Issues with realtime turn-taking

I’ve observed two issues with realtime turn-taking that I’d like to report.

  1. The interrupt_response configuration doesn’t seem to have any effect. I’ve tried setting it to False, but the LLM will still stop talking if I start talking over it. Am I misunderstanding the purpose of this configuration? I expected the LLM to finish speaking its whole response with this config set to False. I’ve observed this using both server and semantic VAD.

  2. Semantic VAD often doesn’t pick up on short utterances by the caller, like “yeah” or “sure”. I noticed this problem because I have a tool call that sends an SMS that I want the LLM to make sure the caller explicitly opts into. So the LLM says something like, “Do you want me to send that text to your phone?” If the caller just says “yeah”, no input is registered. There’s no input_audio_buffer.speech_started event, the caller’s turn isn’t registered, so then there’s silence on the call until the user says something more obvious like, “Yes, send the text.” Server VAD does a good job of picking up on these short utterances so I’ve switched back to using it for now. When I was using semantic VAD I had eagerness set to high.

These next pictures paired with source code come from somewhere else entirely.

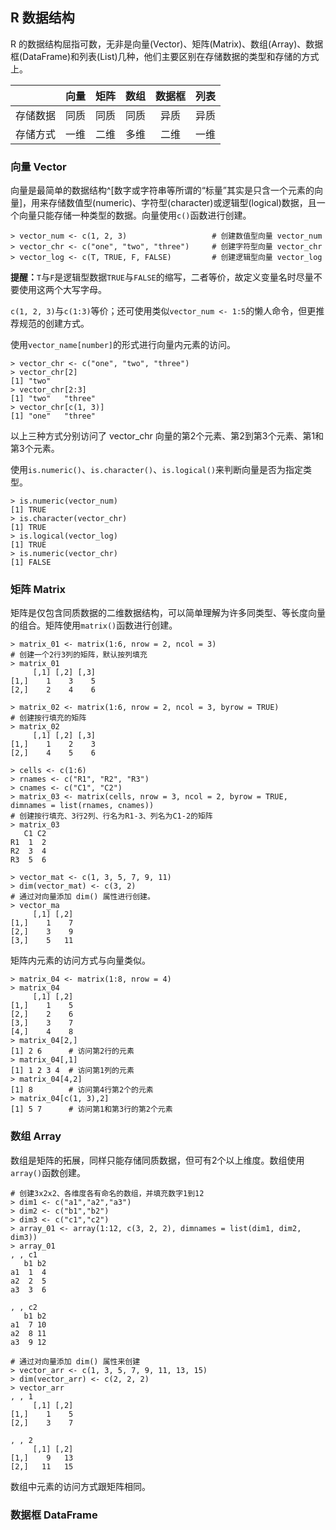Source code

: ## R 数据结构

R 的数据结构屈指可数，无非是向量(Vector)、矩阵(Matrix)、数组(Array)、数据框(DataFrame)和列表(List)几种，他们主要区别在存储数据的类型和存储的方式上。

|        | **向量** | **矩阵** | **数组** | **数据框** | **列表**|
|:----------:|:----------:|:---------:|:----------:|:------------:|:--------:|
| 存储数据 | 同质 | 同质 | 同质 | 异质 | 异质|
| 存储方式 | 一维 | 二维 | 多维 | 二维 | 一维 |


### 向量 Vector

向量是最简单的数据结构^[数字或字符串等所谓的“标量”其实是只含一个元素的向量]，用来存储数值型(numeric)、字符型(character)或逻辑型(logical)数据，且一个向量只能存储一种类型的数据。向量使用`c()`函数进行创建。
```
> vector_num <- c(1, 2, 3)                   # 创建数值型向量 vector_num
> vector_chr <- c("one", "two", "three")     # 创建字符型向量 vector_chr
> vector_log <- c(T, TRUE, F, FALSE)         # 创建逻辑型向量 vector_log
```
**提醒：**`T`与`F`是逻辑型数据`TRUE`与`FALSE`的缩写，二者等价，故定义变量名时尽量不要使用这两个大写字母。

`c(1, 2, 3)`与`c(1:3)`等价；还可使用类似`vector_num <- 1:5`的懒人命令，但更推荐规范的创建方式。

使用`vector_name[number]`的形式进行向量内元素的访问。
```
> vector_chr <- c("one", "two", "three")
> vector_chr[2]
[1] "two"
> vector_chr[2:3]
[1] "two"   "three"
> vector_chr[c(1, 3)]
[1] "one"   "three"
```
以上三种方式分别访问了 vector_chr 向量的第2个元素、第2到第3个元素、第1和第3个元素。

使用`is.numeric()`、`is.character()`、`is.logical()`来判断向量是否为指定类型。
```
> is.numeric(vector_num)
[1] TRUE
> is.character(vector_chr)
[1] TRUE
> is.logical(vector_log)
[1] TRUE
> is.numeric(vector_chr)
[1] FALSE
```

### 矩阵 Matrix

矩阵是仅包含同质数据的二维数据结构，可以简单理解为许多同类型、等长度向量的组合。矩阵使用`matrix()`函数进行创建。
```
> matrix_01 <- matrix(1:6, nrow = 2, ncol = 3)
# 创建一个2行3列的矩阵，默认按列填充
> matrix_01
     [,1] [,2] [,3]
[1,]    1    3    5
[2,]    2    4    6

> matrix_02 <- matrix(1:6, nrow = 2, ncol = 3, byrow = TRUE)
# 创建按行填充的矩阵
> matrix_02
     [,1] [,2] [,3]
[1,]    1    2    3
[2,]    4    5    6

> cells <- c(1:6)
> rnames <- c("R1", "R2", "R3")
> cnames <- c("C1", "C2")
> matrix_03 <- matrix(cells, nrow = 3, ncol = 2, byrow = TRUE, dimnames = list(rnames, cnames))
# 创建按行填充、3行2列、行名为R1-3、列名为C1-2的矩阵
> matrix_03
   C1 C2
R1  1  2
R2  3  4
R3  5  6

> vector_mat <- c(1, 3, 5, 7, 9, 11)
> dim(vector_mat) <- c(3, 2)
# 通过对向量添加 dim() 属性进行创建。
> vector_ma
     [,1] [,2]
[1,]    1    7
[2,]    3    9
[3,]    5   11
```

矩阵内元素的访问方式与向量类似。
```
> matrix_04 <- matrix(1:8, nrow = 4)
> matrix_04
     [,1] [,2]
[1,]    1    5
[2,]    2    6
[3,]    3    7
[4,]    4    8
> matrix_04[2,]
[1] 2 6      # 访问第2行的元素
> matrix_04[,1]
[1] 1 2 3 4  # 访问第1列的元素
> matrix_04[4,2]
[1] 8        # 访问第4行第2个的元素
> matrix_04[c(1, 3),2]
[1] 5 7      # 访问第1和第3行的第2个元素
```

### 数组 Array

数组是矩阵的拓展，同样只能存储同质数据，但可有2个以上维度。数组使用`array()`函数创建。
```
# 创建3x2x2、各维度各有命名的数组，并填充数字1到12
> dim1 <- c("a1","a2","a3")
> dim2 <- c("b1","b2")
> dim3 <- c("c1","c2")
> array_01 <- array(1:12, c(3, 2, 2), dimnames = list(dim1, dim2, dim3))
> array_01
, , c1
   b1 b2
a1  1  4
a2  2  5
a3  3  6

, , c2
   b1 b2
a1  7 10
a2  8 11
a3  9 12
```

```
# 通过对向量添加 dim() 属性来创建
> vector_arr <- c(1, 3, 5, 7, 9, 11, 13, 15)
> dim(vector_arr) <- c(2, 2, 2)
> vector_arr
, , 1
     [,1] [,2]
[1,]    1    5
[2,]    3    7

, , 2
     [,1] [,2]
[1,]    9   13
[2,]   11   15
```

数组中元素的访问方式跟矩阵相同。

### 数据框 DataFrame

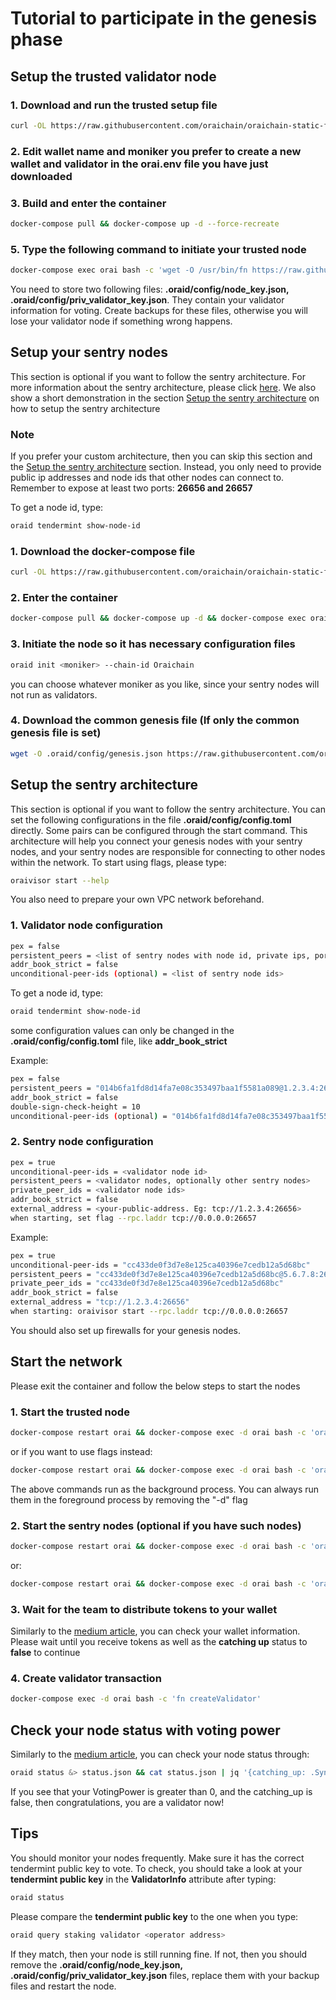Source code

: # Tutorial to participate in the genesis phase

## Setup the trusted validator node

### 1. Download and run the trusted setup file

```bash
curl -OL https://raw.githubusercontent.com/oraichain/oraichain-static-files/master/mainnet-static-files/setup.sh && chmod +x ./setup.sh && ./setup.sh
```

### 2. Edit wallet name and moniker you prefer to create a new wallet and validator in the orai.env file you have just downloaded

### 3. Build and enter the container

```bash
docker-compose pull && docker-compose up -d --force-recreate
```

### 5. Type the following command to initiate your trusted node

```bash
docker-compose exec orai bash -c 'wget -O /usr/bin/fn https://raw.githubusercontent.com/oraichain/oraichain-static-files/master/fn.sh && chmod +x /usr/bin/fn' && docker-compose exec orai fn init
```

You need to store two following files: **.oraid/config/node_key.json, .oraid/config/priv_validator_key.json**. They contain your validator information for voting. Create backups for these files, otherwise you will lose your validator node if something wrong happens.

## Setup your sentry nodes

This section is optional if you want to follow the sentry architecture. For more information about the sentry architecture, please click [here](https://docs.tendermint.com/master/nodes/validators.html). We also show a short demonstration in the section [Setup the sentry architecture](#setup-the-sentry-architecture) on how to setup the sentry architecture

### Note

If you prefer your custom architecture, then you can skip this section and the [Setup the sentry architecture](#setup-the-sentry-architecture) section. Instead, you only need to provide public ip addresses and node ids that other nodes can connect to. Remember to expose at least two ports: **26656 and 26657**

To get a node id, type:

```bash
oraid tendermint show-node-id
```

### 1. Download the docker-compose file

```bash
curl -OL https://raw.githubusercontent.com/oraichain/oraichain-static-files/master/mainnet-static-files/docker-compose.yml && chmod +x docker-compose.yml
```

### 2. Enter the container

```bash
docker-compose pull && docker-compose up -d && docker-compose exec orai bash
```

### 3. Initiate the node so it has necessary configuration files

```bash
oraid init <moniker> --chain-id Oraichain
```

you can choose whatever moniker as you like, since your sentry nodes will not run as validators.

### 4. Download the common genesis file (If only the common genesis file is set)

```bash
wget -O .oraid/config/genesis.json https://raw.githubusercontent.com/oraichain/oraichain-static-files/master/mainnet-static-files/genesis.json
```

## Setup the sentry architecture

This section is optional if you want to follow the sentry architecture. You can set the following configurations in the file **.oraid/config/config.toml** directly. Some pairs can be configured through the start command. This architecture will help you connect your genesis nodes with your sentry nodes, and your sentry nodes are responsible for connecting to other nodes within the network. To start using flags, please type:

```bash
oraivisor start --help
```

You also need to prepare your own VPC network beforehand.

### 1. Validator node configuration

```bash
pex = false
persistent_peers = <list of sentry nodes with node id, private ips, port 26656>
addr_book_strict = false
unconditional-peer-ids (optional) = <list of sentry node ids>
```

To get a node id, type:

```bash
oraid tendermint show-node-id
```

some configuration values can only be changed in the **.oraid/config/config.toml** file, like **addr_book_strict**

Example:

```bash
pex = false
persistent_peers = "014b6fa1fd8d14fa7e08c353497baa1f5581a089@1.2.3.4:26656,bc806159212529879b42c737c2338042e396b1dd@2.3.4.5:26656"
addr_book_strict = false
double-sign-check-height = 10
unconditional-peer-ids (optional) = "014b6fa1fd8d14fa7e08c353497baa1f5581a089,bc806159212529879b42c737c2338042e396b1dd"
```

### 2. Sentry node configuration

```bash
pex = true
unconditional-peer-ids = <validator node id>
persistent_peers = <validator nodes, optionally other sentry nodes>
private_peer_ids = <validator node ids>
addr_book_strict = false
external_address = <your-public-address. Eg: tcp://1.2.3.4:26656>
when starting, set flag --rpc.laddr tcp://0.0.0.0:26657
```

Example:

```bash
pex = true
unconditional-peer-ids = "cc433de0f3d7e8e125ca40396e7cedb12a5d68bc"
persistent_peers = "cc433de0f3d7e8e125ca40396e7cedb12a5d68bc@5.6.7.8:26656"
private_peer_ids = "cc433de0f3d7e8e125ca40396e7cedb12a5d68bc"
addr_book_strict = false
external_address = "tcp://1.2.3.4:26656"
when starting: oraivisor start --rpc.laddr tcp://0.0.0.0:26657
```

You should also set up firewalls for your genesis nodes.

## Start the network

Please exit the container and follow the below steps to start the nodes

### 1. Start the trusted node

```bash
docker-compose restart orai && docker-compose exec -d orai bash -c 'oraivisor start'
```

or if you want to use flags instead:

```bash
docker-compose restart orai && docker-compose exec -d orai bash -c 'oraivisor start --p2p.pex false --p2p.persistent_peers "<node-id1>@<private-ip1>:26656,<node-id2>@<private-ip2>:26656"'
```

The above commands run as the background process. You can always run them in the foreground process by removing the "-d" flag

### 2. Start the sentry nodes (optional if you have such nodes)

```bash
docker-compose restart orai && docker-compose exec -d orai bash -c 'oraivisor start --rpc.laddr tcp://0.0.0.0:26657'
```

or:

```bash
docker-compose restart orai && docker-compose exec -d orai bash -c 'oraivisor start --rpc.laddr tcp://0.0.0.0:26657 --p2p.pex false --p2p.persistent_peers "<node-id1>@<private-ip1>:26656,<node-id2>@<private-ip2>:26656" --p2p.unconditional_peer_ids "<id1>,<id2>,<id3>" --p2p.private_peer_ids "<id1>,<id2>,<id3>"'
```

### 3. Wait for the team to distribute tokens to your wallet

Similarly to the [medium article](https://medium.com/oraichain/join-oraichain-testnet-beta-as-a-validator-484149374034), you can check your wallet information. Please wait until you receive tokens as well as the **catching up** status to **false** to continue

### 4. Create validator transaction

```bash
docker-compose exec -d orai bash -c 'fn createValidator'
```

## Check your node status with voting power

Similarly to the [medium article](https://medium.com/oraichain/join-oraichain-testnet-beta-as-a-validator-484149374034), you can check your node status through:

```bash
oraid status &> status.json && cat status.json | jq '{catching_up: .SyncInfo.catching_up, voting_power: .ValidatorInfo.VotingPower}'
```

If you see that your VotingPower is greater than 0, and the catching_up is false, then congratulations, you are a validator now!

## Tips

You should monitor your nodes frequently. Make sure it has the correct tendermint public key to vote. To check, you should take a look at your **tendermint public key** in the **ValidatorInfo** attribute after typing:

```bash
oraid status
```

Please compare the **tendermint public key** to the one when you type:

```bash
oraid query staking validator <operator address>
```

If they match, then your node is still running fine. If not, then you should remove the **.oraid/config/node_key.json, .oraid/config/priv_validator_key.json** files, replace them with your backup files and restart the node.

We’re observing the same behavior and want to confirm whether this is a bug or a misunderstanding of interrupt_response.

We’d like the AI to finish its spoken response even if the caller starts speaking, so we’ve set it to false.

However, this parameter seems to do nothing in practice.

As soon as input_audio_buffer.speech_started comes in, output_audio_buffer.cleared happens, which immediately cuts off the assistant’s audio mid-sentence.

This happens regardless of whether interrupt_response is set to true or false.

Curious if anyone has found a workaround or seen different behavior.

Regarding the first point, I have the same problem .. the way I circumvented it was by setting turn_detection to null for the initial responses where i don’t want the model to be interrupted and then sendind a session.update to set the entire turn_detection object with my vad settings

@Sean-Der Do you know what’s going on here with the interrupt_response configuration?

I agree with @achill that being able to make certain responses non-interruptable would be really useful. A welcome message is a perfect example of one that we wouldn’t want being cut off. Changing the turn detection settings just to accomplish this is a bit cumbersome though, so would it be possible to allow new field on the response.create client event to make just the single resulting response un-interruptable?